▶ **Work to complete**: Pick out every line in the items below that contains the string "experience", treating uppercase and lowercase letters as distinct.

▶ **Record extracts**:
== Segment start ==
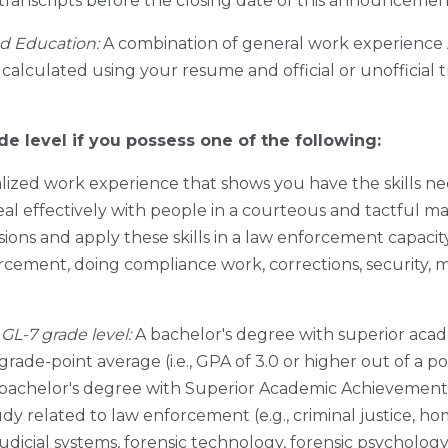
al transcripts before the closing date of this announceme
d Education:
A combination of general work experience
 calculated using your resume and official or unofficial 
de level if you possess one of the following:
lized work experience that shows you have the skills n
al effectively with people in a courteous and tactful m
ons and apply these skills in a law enforcement capacity
cement, doing compliance work, corrections, security, m
GL-7 grade level:
A bachelor's degree with superior acad
 grade-point average (i.e., GPA of 3.0 or higher out of a pos
 bachelor's degree with Superior Academic Achievement.
udy related to law enforcement (e.g., criminal justice, ho
dicial systems, forensic technology, forensic psychology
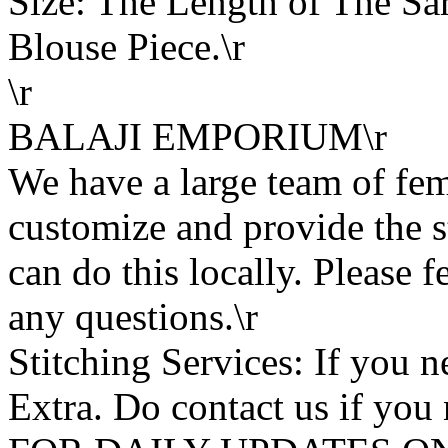
Size: The Length of The Sar
Blouse Piece.\r
\r
BALAJI EMPORIUM\r
We have a large team of fe
customize and provide the s
can do this locally. Please f
any questions.\r
Stitching Services: If you ne
Extra. Do contact us if you 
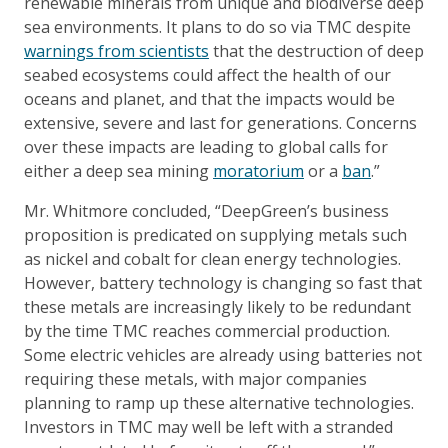
renewable minerals from unique and biodiverse deep
sea environments. It plans to do so via TMC despite
warnings from scientists
that the destruction of deep
seabed ecosystems could affect the health of our
oceans and planet, and that the impacts would be
extensive, severe and last for generations. Concerns
over these impacts are leading to global calls for
either a deep sea mining
moratorium
or a
ban
.”
Mr. Whitmore concluded, “DeepGreen’s business
proposition is predicated on supplying metals such
as nickel and cobalt for clean energy technologies.
However, battery technology is changing so fast that
these metals are increasingly likely to be redundant
by the time TMC reaches commercial production.
Some electric vehicles are already using batteries not
requiring these metals, with major companies
planning to ramp up these alternative technologies.
Investors in TMC may well be left with a stranded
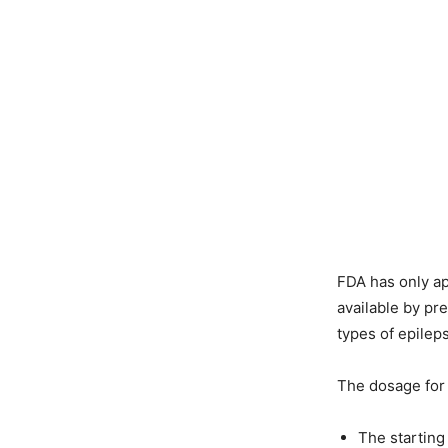
FDA has only ap
available by pr
types of epile
The dosage for E
The starting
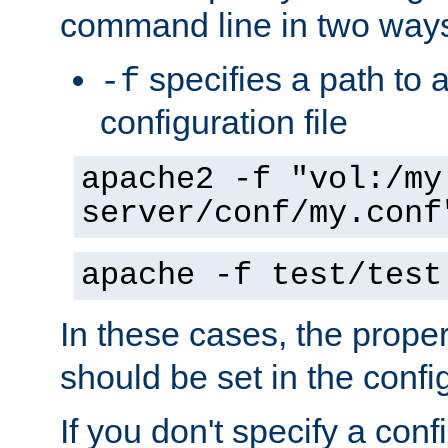
command line in two way
specifies a path to a
-f
configuration file
apache2 -f "vol:/my
server/conf/my.conf
apache -f test/test
In these cases, the prope
should be set in the config
If you don't specify a conf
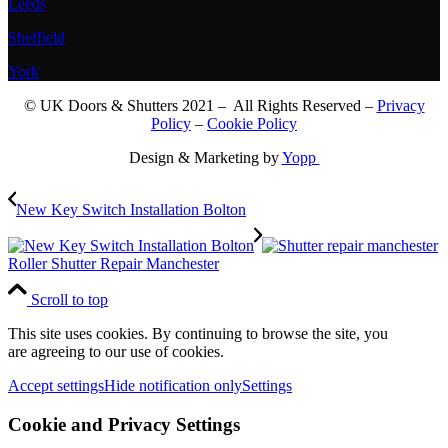
Leeds
Sheffield
York
© UK Doors & Shutters 2021 – All Rights Reserved –
Privacy
Policy
–
Cookie Policy
Design & Marketing by
Yopp
New Key Switch Installation Bolton
Roller Shutter Repair Manchester
Scroll to top
This site uses cookies. By continuing to browse the site, you
are agreeing to our use of cookies.
Accept settings
Hide notification only
Settings
Cookie and Privacy Settings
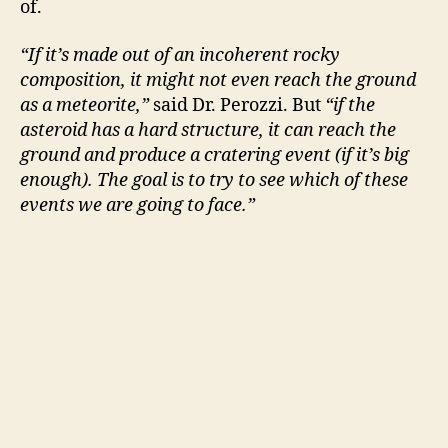
of.
“If it’s made out of an incoherent rocky
composition, it might not even reach the ground
as a meteorite,”
said Dr. Perozzi. But
“if the
asteroid has a hard structure, it can reach the
ground and produce a cratering event (if it’s big
enough). The goal is to try to see which of these
events we are going to face.”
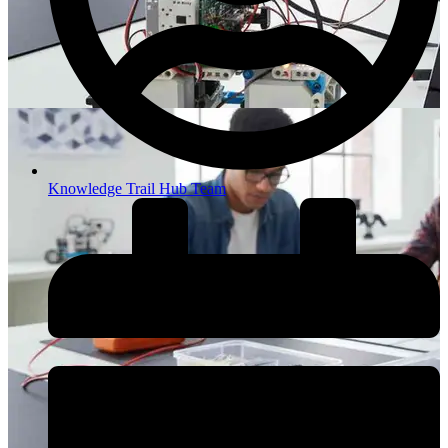
Knowledge Trail Hub Team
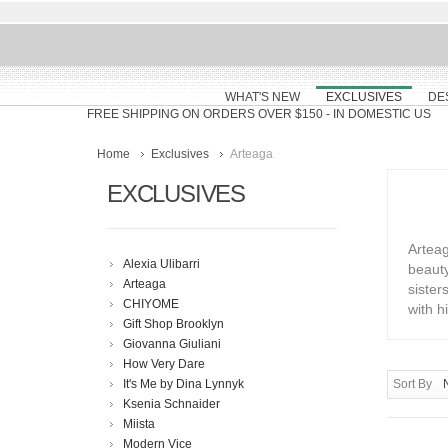
WHAT'S NEW
EXCLUSIVES
DE
FREE SHIPPING ON ORDERS OVER $150
- IN DOMESTIC US
Home
Exclusives
Arteaga
EXCLUSIVES
Arteag
Alexia Ulibarri
beaut
Arteaga
sister
CHIYOME
with 
Gift Shop Brooklyn
Giovanna Giuliani
How Very Dare
It's Me by Dina Lynnyk
Sort By
Ksenia Schnaider
Miista
Modern Vice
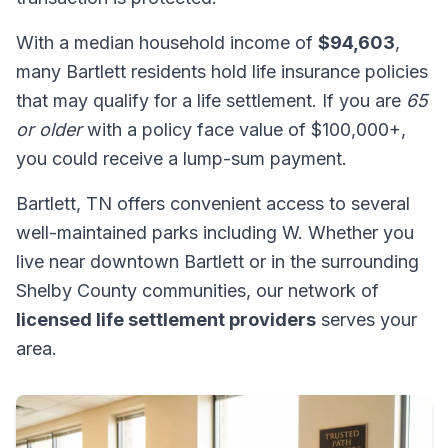
With a median household income of
$94,603
,
many Bartlett residents hold life insurance policies
that may qualify for a life settlement. If you are
65
or older
with a policy face value of $100,000+,
you could receive a lump-sum payment.
Bartlett, TN offers convenient access to several
well-maintained parks including W. Whether you
live near downtown Bartlett or in the surrounding
Shelby County communities, our network of
licensed life settlement providers
serves your
area.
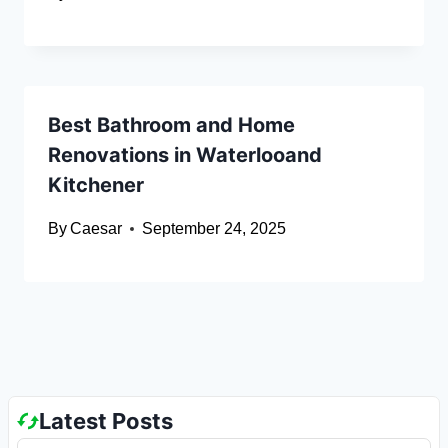
Best Bathroom and Home
Renovations in Waterlooand
Kitchener
By
Caesar
September 24, 2025
Latest Posts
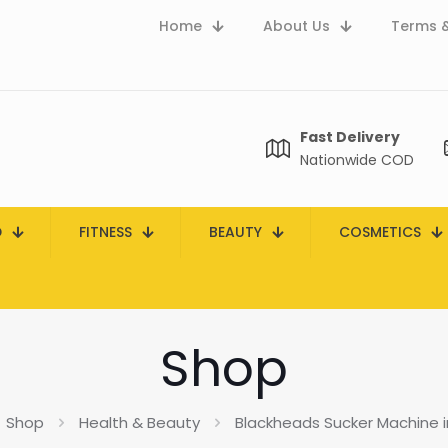
Home
About Us
Terms &
Fast Delivery
Nationwide COD
D
FITNESS
BEAUTY
COSMETICS
Shop
Shop
Health & Beauty
Blackheads Sucker Machine i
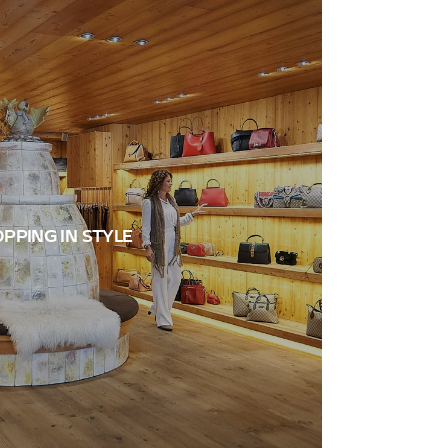
PPING IN STYLE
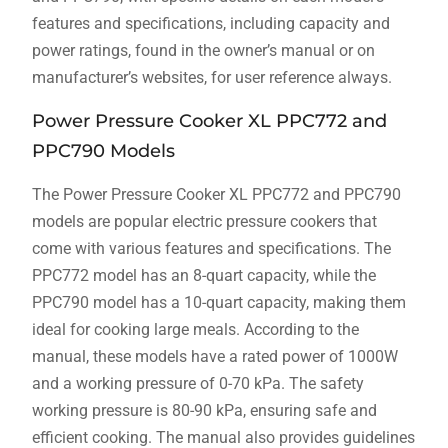
features and specifications, including capacity and
power ratings, found in the owner’s manual or on
manufacturer’s websites, for user reference always.
Power Pressure Cooker XL PPC772 and
PPC790 Models
The Power Pressure Cooker XL PPC772 and PPC790
models are popular electric pressure cookers that
come with various features and specifications. The
PPC772 model has an 8-quart capacity, while the
PPC790 model has a 10-quart capacity, making them
ideal for cooking large meals. According to the
manual, these models have a rated power of 1000W
and a working pressure of 0-70 kPa. The safety
working pressure is 80-90 kPa, ensuring safe and
efficient cooking. The manual also provides guidelines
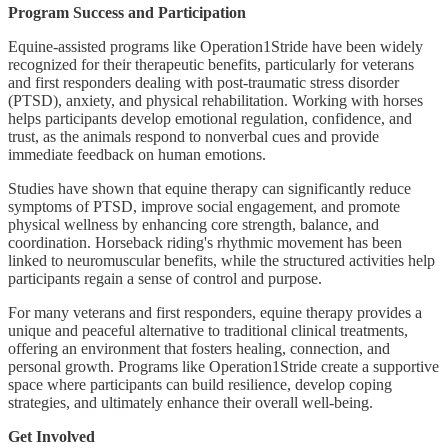
Program Success and Participation
Equine-assisted programs like Operation1Stride have been widely
recognized for their therapeutic benefits, particularly for veterans
and first responders dealing with post-traumatic stress disorder
(PTSD), anxiety, and physical rehabilitation. Working with horses
helps participants develop emotional regulation, confidence, and
trust, as the animals respond to nonverbal cues and provide
immediate feedback on human emotions.
Studies have shown that equine therapy can significantly reduce
symptoms of PTSD, improve social engagement, and promote
physical wellness by enhancing core strength, balance, and
coordination. Horseback riding's rhythmic movement has been
linked to neuromuscular benefits, while the structured activities help
participants regain a sense of control and purpose.
For many veterans and first responders, equine therapy provides a
unique and peaceful alternative to traditional clinical treatments,
offering an environment that fosters healing, connection, and
personal growth. Programs like Operation1Stride create a supportive
space where participants can build resilience, develop coping
strategies, and ultimately enhance their overall well-being.
Get Involved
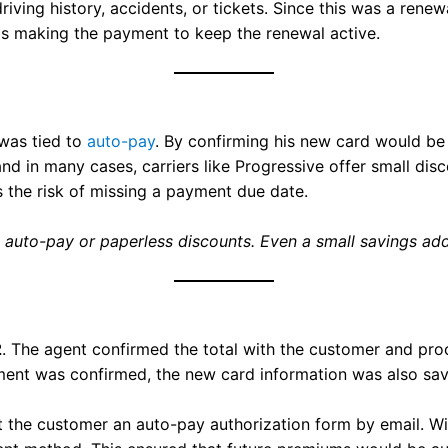
driving history, accidents, or tickets. Since this was a re
as making the payment to keep the renewal active.
was tied to
auto-pay
. By confirming his new card would be 
 in many cases, carriers like Progressive offer small disc
s the risk of missing a payment due date.
 auto-pay or paperless discounts. Even a small savings adds
2
. The agent confirmed the total with the customer and p
ent was confirmed, the new card information was also save
t the customer an auto-pay authorization form by email. Wi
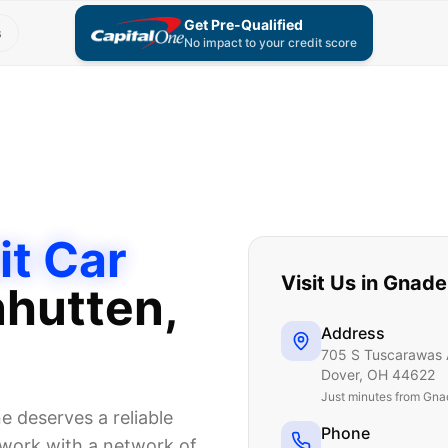
Get Pre-Qualified
s
No impact to your credit score
it Car
Visit Us in
Gnade
hutten
,
Address
705 S Tuscarawas 
Dover
,
OH
44622
Just
minutes from Gna
 deserves a reliable
Phone
e work with a network of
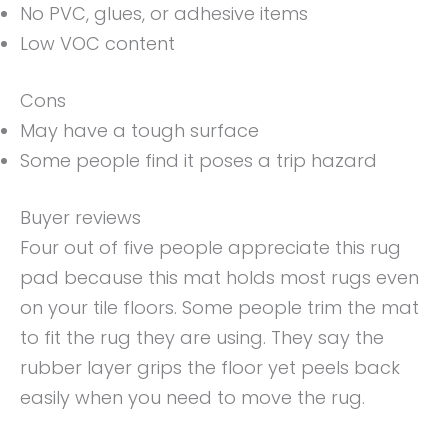
No PVC, glues, or adhesive items
Low VOC content
Cons
May have a tough surface
Some people find it poses a trip hazard
Buyer reviews
Four out of five people appreciate this rug
pad because this mat holds most rugs even
on your tile floors. Some people trim the mat
to fit the rug they are using. They say the
rubber layer grips the floor yet peels back
easily when you need to move the rug.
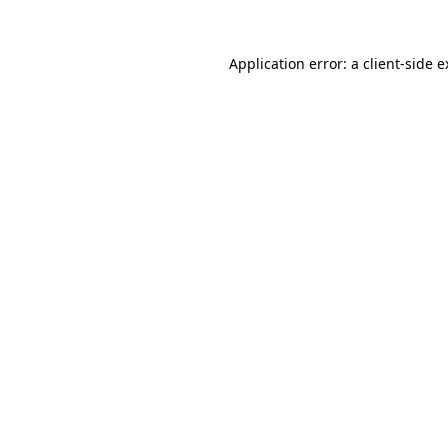
Application error: a client-side 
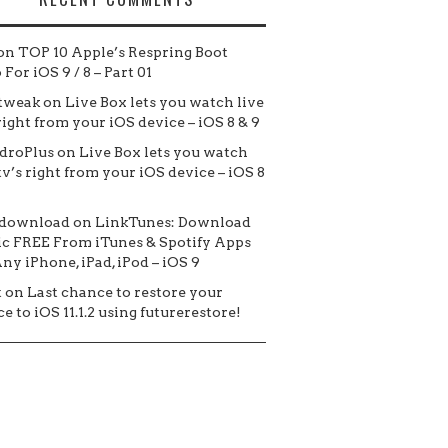
on
TOP 10 Apple’s Respring Boot
For iOS 9 / 8 – Part 01
tweak
on
Live Box lets you watch live
 right from your iOS device – iOS 8 & 9
droPlus
on
Live Box lets you watch
tv’s right from your iOS device – iOS 8
 download
on
LinkTunes: Download
c FREE From iTunes & Spotify Apps
ny iPhone, iPad, iPod – iOS 9
t
on
Last chance to restore your
e to iOS 11.1.2 using futurerestore!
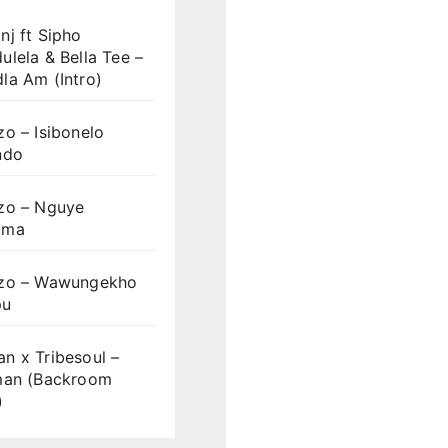
j ft Sipho
lela & Bella Tee –
la Am (Intro)
o – Isibonelo
ndo
zo – Nguye
uma
zo – Wawungekho
pu
n x Tribesoul –
man (Backroom
)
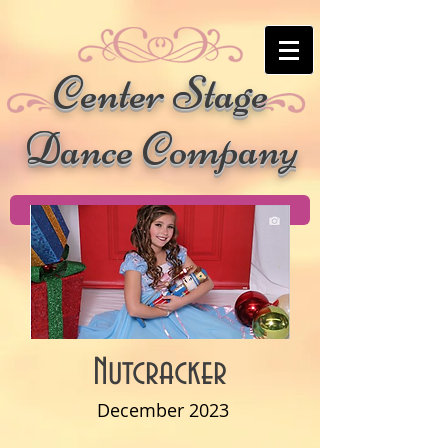
Center Stage
Dance Company
Nutcracker
December 2023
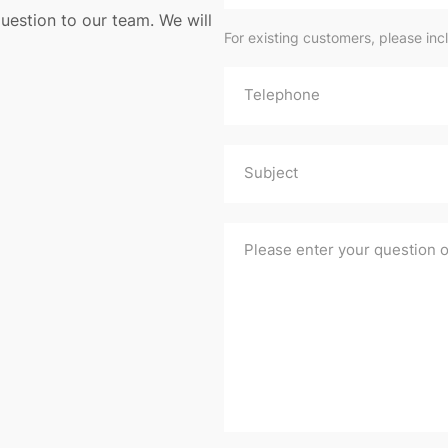
uestion to our team. We will
For existing customers, please inc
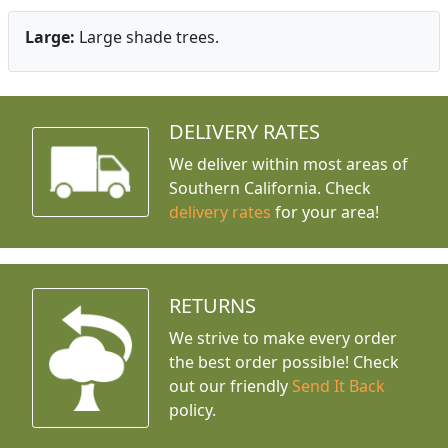
Large:
Large shade trees.
DELIVERY RATES
We deliver within most areas of
Southern California. Check
delivery rates
for your area!
RETURNS
We strive to make every order
the best order possible! Check
out our friendly
Send It Back
policy.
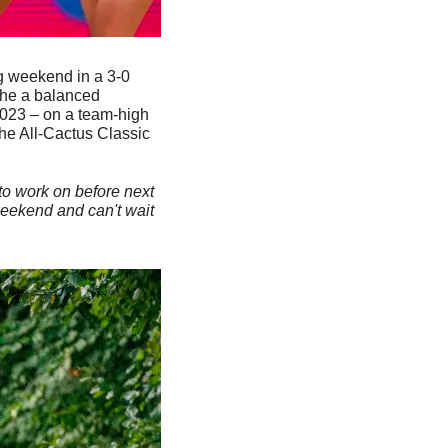
g weekend in a 3-0 
the a balanced 
2023 – on a team-high 
he All-Cactus Classic 
o work on before next 
eekend and can't wait 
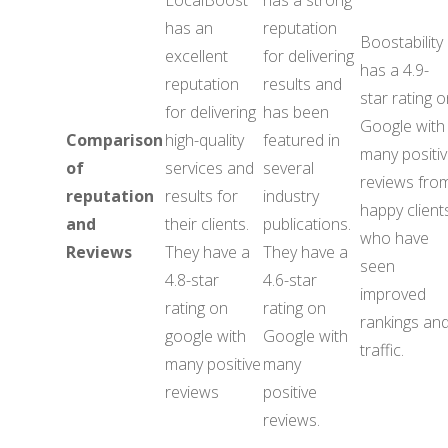
LocalBoost
has a strong
has an
reputation
Boostability
excellent
for delivering
has a 4.9-
reputation
results and
star rating 
for delivering
has been
Google with
Comparison
high-quality
featured in
many positi
of
services and
several
reviews fro
reputation
results for
industry
happy client
and
their clients.
publications.
who have
Reviews
They have a
They have a
seen
4.8-star
4.6-star
improved
rating on
rating on
rankings an
google with
Google with
traffic.
many positive
many
reviews
positive
reviews.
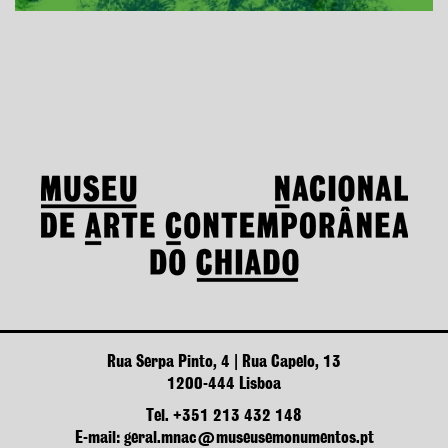
Rua Serpa Pinto, 4 | Rua Capelo, 13
1200-444 Lisboa
Tel. +351 213 432 148
E-mail: geral.mnac@museusemonumentos.pt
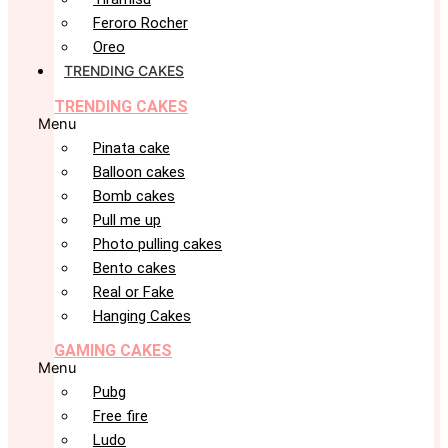
Feroro Rocher
Oreo
TRENDING CAKES
TRENDING CAKES
Menu
Pinata cake
Balloon cakes
Bomb cakes
Pull me up
Photo pulling cakes
Bento cakes
Real or Fake
Hanging Cakes
GAMING CAKES
Menu
Pubg
Free fire
Ludo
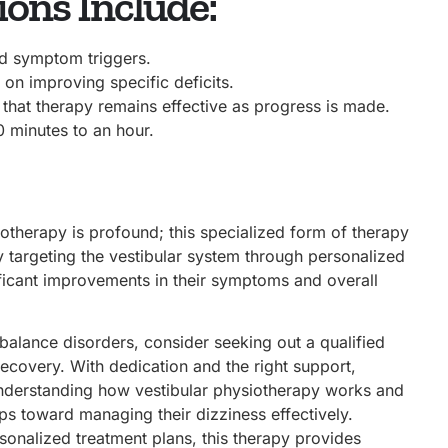
ons Include:
nd symptom triggers.
 on improving specific deficits.
that therapy remains effective as progress is made.
0 minutes to an hour.
otherapy is profound; this specialized form of therapy
y targeting the vestibular system through personalized
ificant improvements in their symptoms and overall
alance disorders, consider seeking out a qualified
ecovery. With dedication and the right support,
 understanding how vestibular physiotherapy works and
teps toward managing their dizziness effectively.
rsonalized treatment plans, this therapy provides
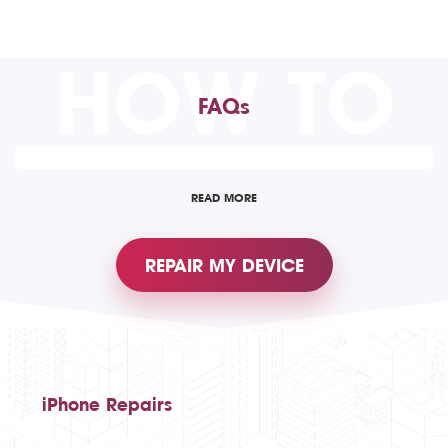
HOW TO
FAQs
READ MORE
REPAIR MY DEVICE
iPhone Repairs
== Segment end ==
▶ **Answer**:
A combination of general work experience
lized work experience that shows you have the skills n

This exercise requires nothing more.